Problem:
Please print exactly the line containing "BlockChain Labs" and every line after it to the end of the records below, and nothing more.

--- Given data Enclosed Below ---

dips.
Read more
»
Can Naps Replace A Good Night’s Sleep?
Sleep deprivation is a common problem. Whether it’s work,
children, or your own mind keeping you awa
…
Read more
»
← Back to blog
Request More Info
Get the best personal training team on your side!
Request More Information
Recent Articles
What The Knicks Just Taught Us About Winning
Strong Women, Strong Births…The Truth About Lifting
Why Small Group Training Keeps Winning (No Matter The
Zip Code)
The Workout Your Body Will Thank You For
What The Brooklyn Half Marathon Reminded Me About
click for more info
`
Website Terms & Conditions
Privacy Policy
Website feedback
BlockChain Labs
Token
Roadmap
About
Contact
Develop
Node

--- End of Enclosed Given data ---

Reply to the task:
BlockChain Labs
Token
Roadmap
About
Contact
Develop
Node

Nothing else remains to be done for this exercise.